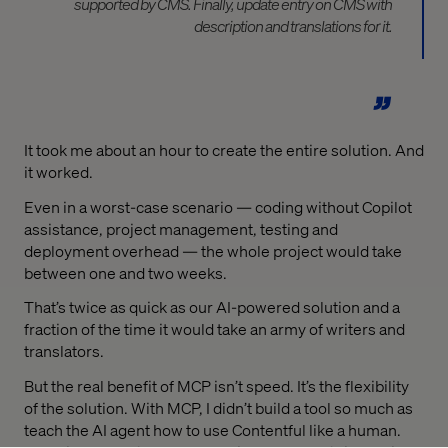
supported by CMS. Finally, update entry on CMS with
description and translations for it.
It took me about an hour to create the entire solution. And
it worked.
Even in a worst-case scenario — coding without Copilot
assistance, project management, testing and
deployment overhead — the whole project would take
between one and two weeks.
That’s twice as quick as our AI-powered solution and a
fraction of the time it would take an army of writers and
translators.
But the real benefit of MCP isn’t speed. It’s the flexibility
of the solution. With MCP, I didn’t build a tool so much as
teach the AI agent how to use Contentful like a human.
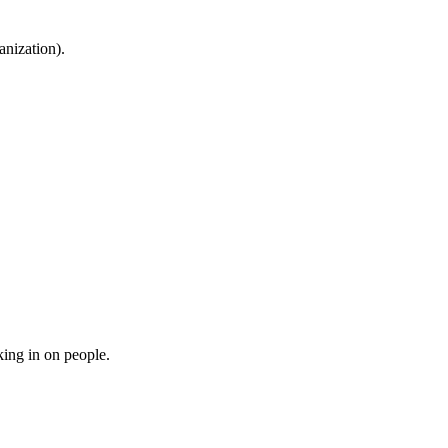
anization).
ing in on people.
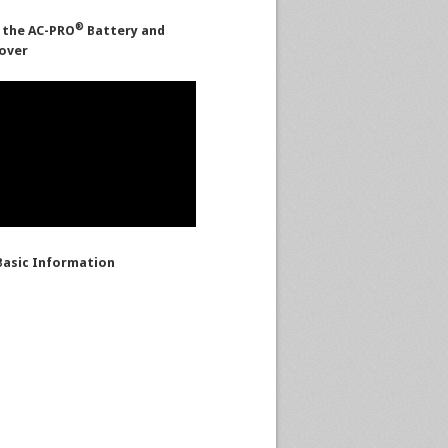
®
 the AC-PRO
Battery and
over
asic Information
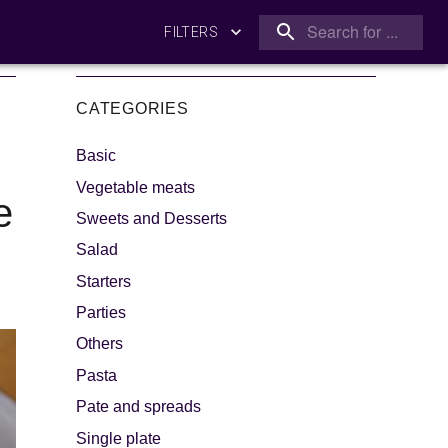
FILTERS
CATEGORIES
Basic
Vegetable meats
e
Sweets and Desserts
Salad
king
Let's dip!
Starters
Parties
Others
Pasta
Pate and spreads
Single plate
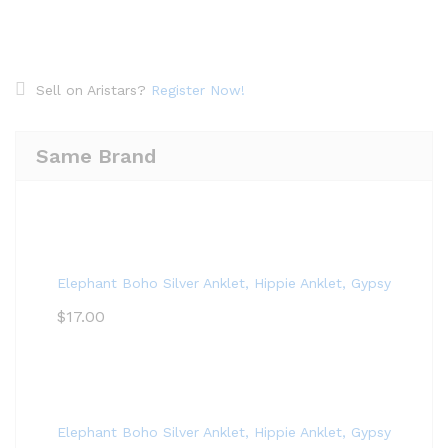
Sell on Aristars?
Register Now!
Same Brand
Elephant Boho Silver Anklet, Hippie Anklet, Gypsy Anklet,
$
17.00
Elephant Boho Silver Anklet, Hippie Anklet, Gypsy Anklet,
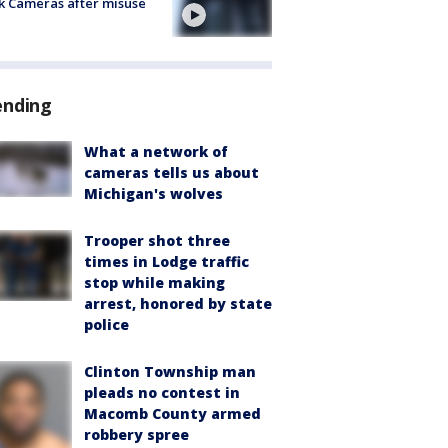
k Cameras after misuse
e
ending
What a network of
cameras tells us about
Michigan's wolves
Trooper shot three
times in Lodge traffic
stop while making
arrest, honored by state
police
Clinton Township man
pleads no contest in
Macomb County armed
robbery spree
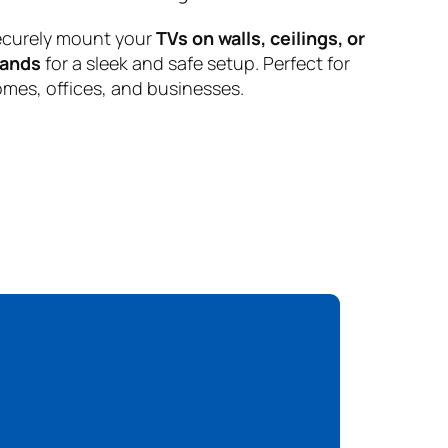
curely mount your
TVs on walls, ceilings, or
tands
for a sleek and safe setup. Perfect for
mes, offices, and businesses.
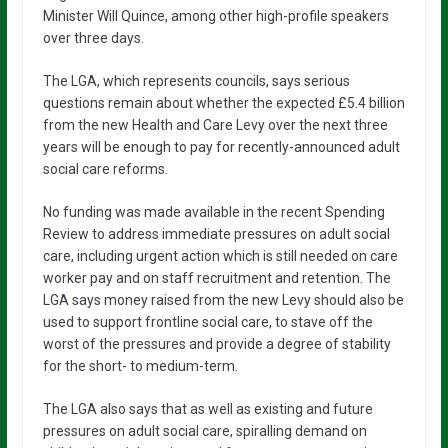
Minister Will Quince, among other high-profile speakers
over three days.
The LGA, which represents councils, says serious
questions remain about whether the expected £5.4 billion
from the new Health and Care Levy over the next three
years will be enough to pay for recently-announced adult
social care reforms.
No funding was made available in the recent Spending
Review to address immediate pressures on adult social
care, including urgent action which is still needed on care
worker pay and on staff recruitment and retention. The
LGA says money raised from the new Levy should also be
used to support frontline social care, to stave off the
worst of the pressures and provide a degree of stability
for the short- to medium-term.
The LGA also says that as well as existing and future
pressures on adult social care, spiralling demand on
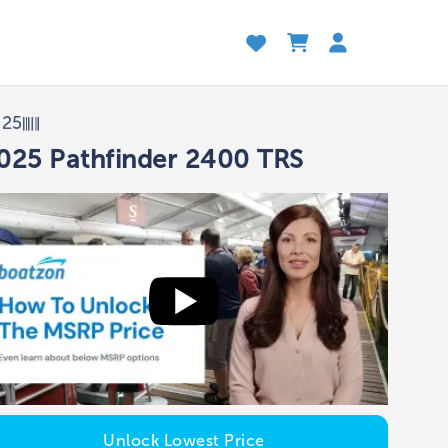
025
025 Pathfinder 2400 TRS
Unlock Lowest Price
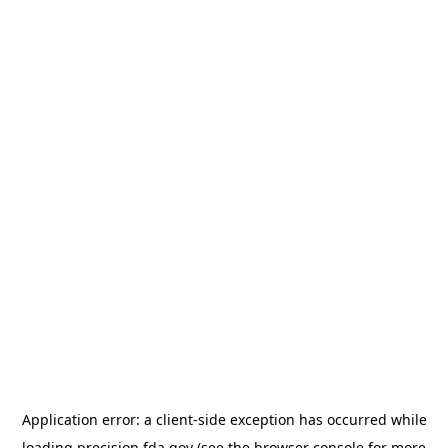
Application error: a
client
-side exception has occurred while
loading
precision.fda.gov
(see the
browser console
for more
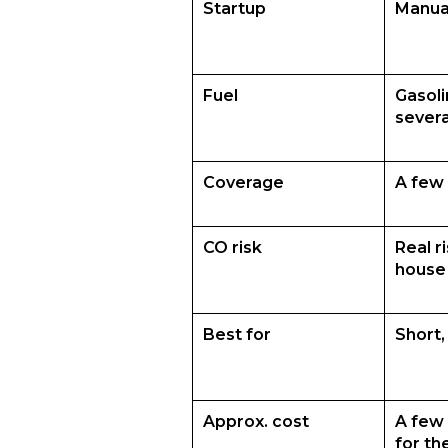
Startup
Manual
Fuel
Gasoli
severa
Coverage
A few 
CO risk
Real r
house
Best for
Short,
Approx. cost
A few 
for th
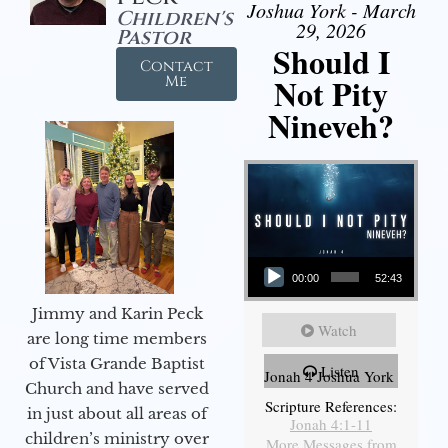
Joshua York - March
Children's
29, 2026
Pastor
Should I
Contact
Not Pity
Me
Nineveh?
Audio Player
00:00
52:43
Jimmy and Karin Peck
Watch
are long time members
of Vista Grande Baptist
Listen
Jonah 4 Joshua York
Church and have served
Scripture References:
in just about all areas of
Jonah 4:1-11
children’s ministry over
More Messages from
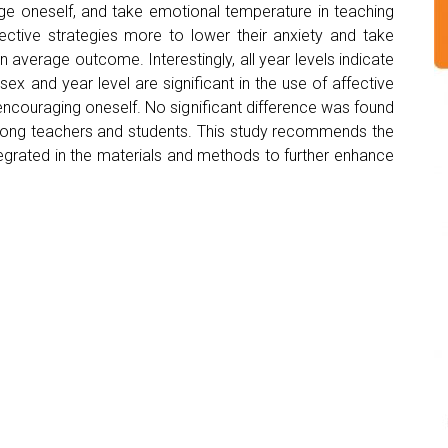
age oneself, and take emotional temperature in teaching
ective strategies more to lower their anxiety and take
average outcome. Interestingly, all year levels indicate
 sex and year level are significant in the use of affective
 encouraging oneself. No significant difference was found
 among teachers and students. This study recommends the
ntegrated in the materials and methods to further enhance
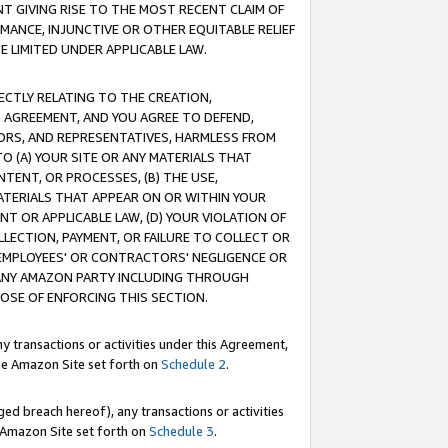
T GIVING RISE TO THE MOST RECENT CLAIM OF
RMANCE, INJUNCTIVE OR OTHER EQUITABLE RELIEF
E LIMITED UNDER APPLICABLE LAW.
RECTLY RELATING TO THE CREATION,
S AGREEMENT, AND YOU AGREE TO DEFEND,
CTORS, AND REPRESENTATIVES, HARMLESS FROM
TO (A) YOUR SITE OR ANY MATERIALS THAT
TENT, OR PROCESSES, (B) THE USE,
ATERIALS THAT APPEAR ON OR WITHIN YOUR
NT OR APPLICABLE LAW, (D) YOUR VIOLATION OF
LLECTION, PAYMENT, OR FAILURE TO COLLECT OR
R EMPLOYEES' OR CONTRACTORS' NEGLIGENCE OR
 ANY AMAZON PARTY INCLUDING THROUGH
POSE OF ENFORCING THIS SECTION.
y transactions or activities under this Agreement,
ble Amazon Site set forth on
Schedule 2
.
ed breach hereof), any transactions or activities
le Amazon Site set forth on
Schedule 3
.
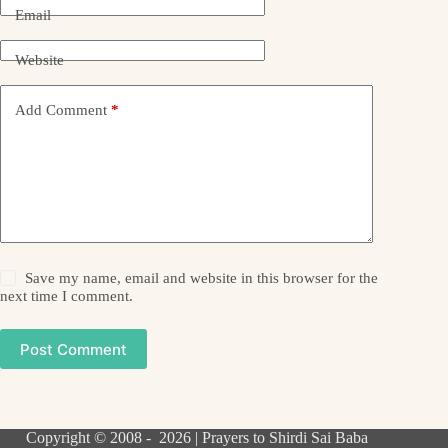
Email
Website
Add Comment
*
Save my name, email and website in this browser for the
next time I comment.
Post Comment
Copyright © 2008 - 2026 | Prayers to Shirdi Sai Baba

========================================

### DIRECTIVE
The answer must be the listing above, restated word for word, with no images in it.

### SOLUTION TO THIS TASK
supported by CMS. Finally, update entry on CMS with
description and translations for it.
It took me about an hour to create the entire solution. And
it worked.
Even in a worst-case scenario — coding without Copilot
assistance, project management, testing and
deployment overhead — the whole project would take
between one and two weeks.
That’s twice as quick as our AI-powered solution and a
fraction of the time it would take an army of writers and
translators.
But the real benefit of MCP isn’t speed. It’s the flexibility
of the solution. With MCP, I didn’t build a tool so much as
teach the AI agent how to use Contentful like a human.
anization).
ing in on people.
®
 the AC-PRO
Battery and
over
asic Information
FILTERS
CATEGORIES
Basic
Vegetable meats
e
Sweets and Desserts
Salad
king
Let's dip!
Starters
Parties
Others
Pasta
Pate and spreads
Single plate
Sell on Aristars?
Register Now!
Same Brand
Elephant Boho Silver Anklet, Hippie Anklet, Gypsy Anklet,
$
17.00
Elephant Boho Silver Anklet, Hippie Anklet, Gypsy Anklet,
k Cameras after misuse
e
ending
What a network of
cameras tells us about
Michigan's wolves
Trooper shot three
times in Lodge traffic
stop while making
arrest, honored by state
police
Clinton Township man
pleads no contest in
Macomb County armed
robbery spree
curely mount your
TVs on walls, ceilings, or
tands
for a sleek and safe setup. Perfect for
mes, offices, and businesses.
Minister Will Quince, among other high-profile speakers
over three days.
The LGA, which represents councils, says serious
questions remain about whether the expected £5.4 billion
from the new Health and Care Levy over the next three
years will be enough to pay for recently-announced adult
social care reforms.
No funding was made available in the recent Spending
Review to address immediate pressures on adult social
care, including urgent action which is still needed on care
worker pay and on staff recruitment and retention. The
LGA says money raised from the new Levy should also be
used to support frontline social care, to stave off the
worst of the pressures and provide a degree of stability
for the short- to medium-term.
The LGA also says that as well as existing and future
pressures on adult social care, spiralling demand on
025
025 Pathfinder 2400 TRS
Unlock Lowest Price
Application error: a
client
-side exception has occurred while
loading
precision.fda.gov
(see the
browser console
for more
Startup
Manual
Fuel
Gasoli
severa
Coverage
A few 
CO risk
Real r
house
Best for
Short,
Approx. cost
A few 
for th
Joshua York - March
Children's
29, 2026
Pastor
Should I
Contact
Not Pity
Me
Nineveh?
Audio Player
00:00
52:43
Jimmy and Karin Peck
Watch
are long time members
of Vista Grande Baptist
Listen
Jonah 4 Joshua York
Church and have served
Scripture References:
in just about all areas of
Jonah 4:1-11
children’s ministry over
More Messages from
age oneself, and take emotional temperature in teaching
ective strategies more to lower their anxiety and take
average outcome. Interestingly, all year levels indicate
 sex and year level are significant in the use of affective
 encouraging oneself. No significant difference was found
 among teachers and students. This study recommends the
ntegrated in the materials and methods to further enhance
T GIVING RISE TO THE MOST RECENT CLAIM OF
RMANCE, INJUNCTIVE OR OTHER EQUITABLE RELIEF
E LIMITED UNDER APPLICABLE LAW.
RECTLY RELATING TO THE CREATION,
S AGREEMENT, AND YOU AGREE TO DEFEND,
CTORS, AND REPRESENTATIVES, HARMLESS FROM
TO (A) YOUR SITE OR ANY MATERIALS THAT
TENT, OR PROCESSES, (B) THE USE,
ATERIALS THAT APPEAR ON OR WITHIN YOUR
NT OR APPLICABLE LAW, (D) YOUR VIOLATION OF
LLECTION, PAYMENT, OR FAILURE TO COLLECT OR
R EMPLOYEES' OR CONTRACTORS' NEGLIGENCE OR
 ANY AMAZON PARTY INCLUDING THROUGH
POSE OF ENFORCING THIS SECTION.
y transactions or activities under this Agreement,
ble Amazon Site set forth on
Schedule 2
.
ed breach hereof), any transactions or activities
le Amazon Site set forth on
Schedule 3
.
Email
Website
Add Comment
*
Save my name, email and website in this browser for the
next time I comment.
Post Comment
Copyright © 2008 - 2026 | Prayers to Shirdi Sai Baba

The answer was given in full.